Over time, we’ve seen a shift in what employees value in their compensation package. While the basic salary is still important, many other factors have a large influence on potential employees. So, what are the most important aspects to focus on when developing your compensation package?
To start, we analyzed trends using data from 1996 - 2016 in the SHRM 2016 Employee Benefits Research Report, as well as the LinkedIn 2018 Workplace Learning Report. The data spreads across multiple employee age groups within the past two decades, and was taken from businesses globally, meaning it should be relevant regardless of the country you're hiring from.
While healthcare has long been considered an important factor in a compensation package, wellness plans and benefits have been gaining traction. Over the past two decades, 18 percent of companies have adopted health and wellness programs. These programs can include a wide array of benefits such as insurance support, health savings accounts, and reward-backed goal setting.

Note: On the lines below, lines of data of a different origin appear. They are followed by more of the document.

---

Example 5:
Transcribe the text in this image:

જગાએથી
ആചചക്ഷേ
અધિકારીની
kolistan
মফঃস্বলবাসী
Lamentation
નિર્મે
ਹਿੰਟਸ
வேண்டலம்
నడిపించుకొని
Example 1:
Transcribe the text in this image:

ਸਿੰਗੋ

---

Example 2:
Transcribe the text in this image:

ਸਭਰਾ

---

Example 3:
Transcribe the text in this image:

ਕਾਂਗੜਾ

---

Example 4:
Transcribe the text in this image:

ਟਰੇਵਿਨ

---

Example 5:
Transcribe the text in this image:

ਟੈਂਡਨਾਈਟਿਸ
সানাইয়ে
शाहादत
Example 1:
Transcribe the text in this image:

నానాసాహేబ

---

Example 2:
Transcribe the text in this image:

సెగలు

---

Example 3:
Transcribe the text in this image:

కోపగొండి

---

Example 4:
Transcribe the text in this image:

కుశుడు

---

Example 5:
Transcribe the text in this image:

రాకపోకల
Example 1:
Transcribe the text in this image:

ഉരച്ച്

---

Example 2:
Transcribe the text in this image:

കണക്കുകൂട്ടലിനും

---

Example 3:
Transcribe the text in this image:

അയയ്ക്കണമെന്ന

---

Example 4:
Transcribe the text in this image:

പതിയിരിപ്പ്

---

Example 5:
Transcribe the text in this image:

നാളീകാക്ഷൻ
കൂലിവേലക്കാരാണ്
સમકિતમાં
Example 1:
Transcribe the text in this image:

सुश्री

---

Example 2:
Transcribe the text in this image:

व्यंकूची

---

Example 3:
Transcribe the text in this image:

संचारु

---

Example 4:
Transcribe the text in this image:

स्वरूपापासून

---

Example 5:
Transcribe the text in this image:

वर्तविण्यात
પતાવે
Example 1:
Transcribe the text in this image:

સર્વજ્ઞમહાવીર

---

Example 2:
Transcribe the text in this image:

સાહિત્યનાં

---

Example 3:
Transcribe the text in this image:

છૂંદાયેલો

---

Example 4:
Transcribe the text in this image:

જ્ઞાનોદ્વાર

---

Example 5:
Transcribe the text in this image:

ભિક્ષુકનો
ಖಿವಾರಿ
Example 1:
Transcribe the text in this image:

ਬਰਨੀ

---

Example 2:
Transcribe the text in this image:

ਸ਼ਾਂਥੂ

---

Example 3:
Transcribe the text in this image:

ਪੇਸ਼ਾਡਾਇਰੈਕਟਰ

We’ve also seen a major increase in telecommuting and remote-work opportunities. Since 1996, the percent of companies offering remote options for employees has tripled from 20% to 60%. With the rising value of remote opportunities, it can be an important part of a job’s value proposition.

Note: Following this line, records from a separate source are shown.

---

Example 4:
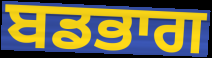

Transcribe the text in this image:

ਬਡਭਾਗ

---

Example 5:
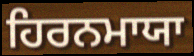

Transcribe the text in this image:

ਹਿਰਨਮਾਯਾ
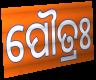
ପୌତ୍ରଃ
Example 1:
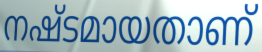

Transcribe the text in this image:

നഷ്ടമായതാണ്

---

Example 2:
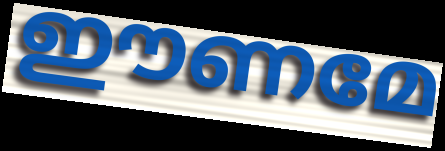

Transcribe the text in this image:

ഈണമേ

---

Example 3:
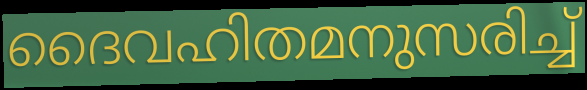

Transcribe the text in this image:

ദൈവഹിതമനുസരിച്ച്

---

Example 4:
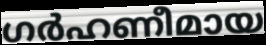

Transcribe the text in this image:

ഗർഹണീമായ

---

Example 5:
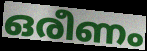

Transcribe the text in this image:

ഒരീണം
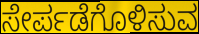
ಸೇರ್ಪಡೆಗೊಳಿಸುವ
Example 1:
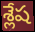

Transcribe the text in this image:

శ్లేష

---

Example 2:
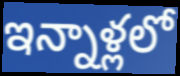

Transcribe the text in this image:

ఇన్నాళ్లలో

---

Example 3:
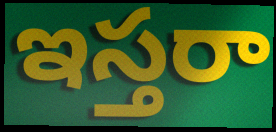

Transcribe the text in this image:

ఇస్తరా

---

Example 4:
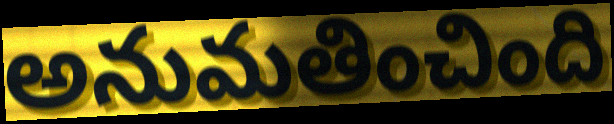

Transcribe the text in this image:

అనుమతించింది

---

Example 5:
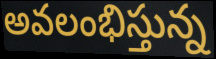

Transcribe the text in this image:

అవలంభిస్తున్న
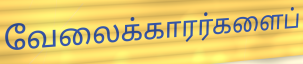
வேலைக்காரர்களைப்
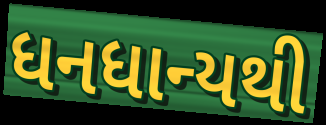
ધનધાન્યથી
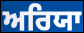
ਅਰਿਯਾ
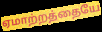
ஏமாற்றத்தையே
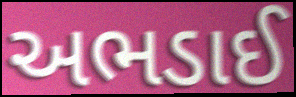
અભડાઈ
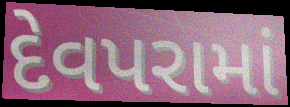
દેવપરામાં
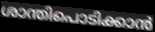
ശാന്തിപൊടിക്കാൻ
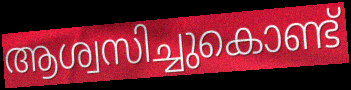
ആശ്വസിച്ചുകൊണ്ട്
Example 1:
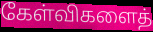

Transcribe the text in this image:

கேள்விகளைத்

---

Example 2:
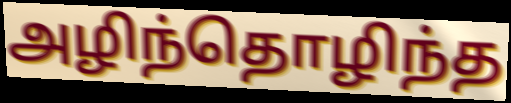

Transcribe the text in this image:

அழிந்தொழிந்த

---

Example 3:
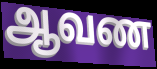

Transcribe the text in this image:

ஆவண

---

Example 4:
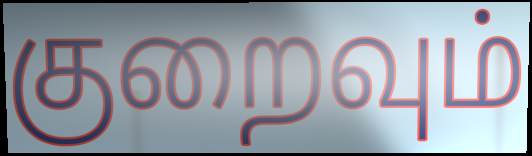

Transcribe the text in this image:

குறைவும்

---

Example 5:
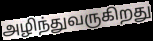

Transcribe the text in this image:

அழிந்துவருகிறது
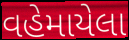
વહેમાયેલા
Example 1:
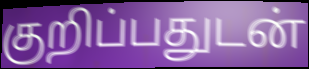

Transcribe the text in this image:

குறிப்பதுடன்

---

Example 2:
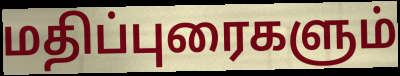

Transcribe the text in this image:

மதிப்புரைகளும்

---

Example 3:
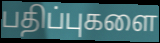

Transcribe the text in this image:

பதிப்புகளை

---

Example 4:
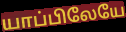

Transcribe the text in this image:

யாப்பிலேயே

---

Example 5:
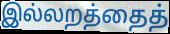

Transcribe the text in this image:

இல்லறத்தைத்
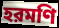
হরমণি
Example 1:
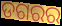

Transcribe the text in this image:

ଡଗରର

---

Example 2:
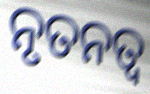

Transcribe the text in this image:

ନୃତନତ୍ୱ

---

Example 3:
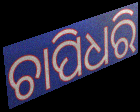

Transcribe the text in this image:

ଚାପିଧରି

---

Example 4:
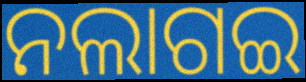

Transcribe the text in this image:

ନଲାଗଇ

In the past 20 years, the percent of companies offering to pay for additional training and education for their employees has increased by 11%. And, rightfully so, as the experiences gained from a job is one of the most important factors for many employees.
In fact, a survey by LinkedIn found that “94% of employees would stay at a company longer if it invested in their career.” A lack of career development is the number one reason employees quit their jobs, with over 22% of workers citing it as their reason for leaving. However, if you emphasize career development and employee growth, then employee retention can increase drastically!
Great training leads to greater experiences, but many companies still overlook the training process. Effective training is essential not only to improve employee experience, but also to increase their effectiveness in their job. When coordinating a great training program, it’s important to remember the 4 M’s:
Micro: make it easily digestible, with short segments
Mobile: make it portable and convenient
Memorable: use small games or goals to make the training engaging
Measurable: analyze results to measure training success and continually improve
As industry trends have followed employee values, it’s important to adopt a variety of non-monetary strategies to improve your compensation package. Often the best talent isn’t won over by a small edge in salary, but rather a variety of offerings that improve their quality of life. A better value proposition leads to better talent recruitment, and long-term success that’s well worth the investment. While hiring, we encourage you to streamline your value proposition and focus on the great benefits your company can offer.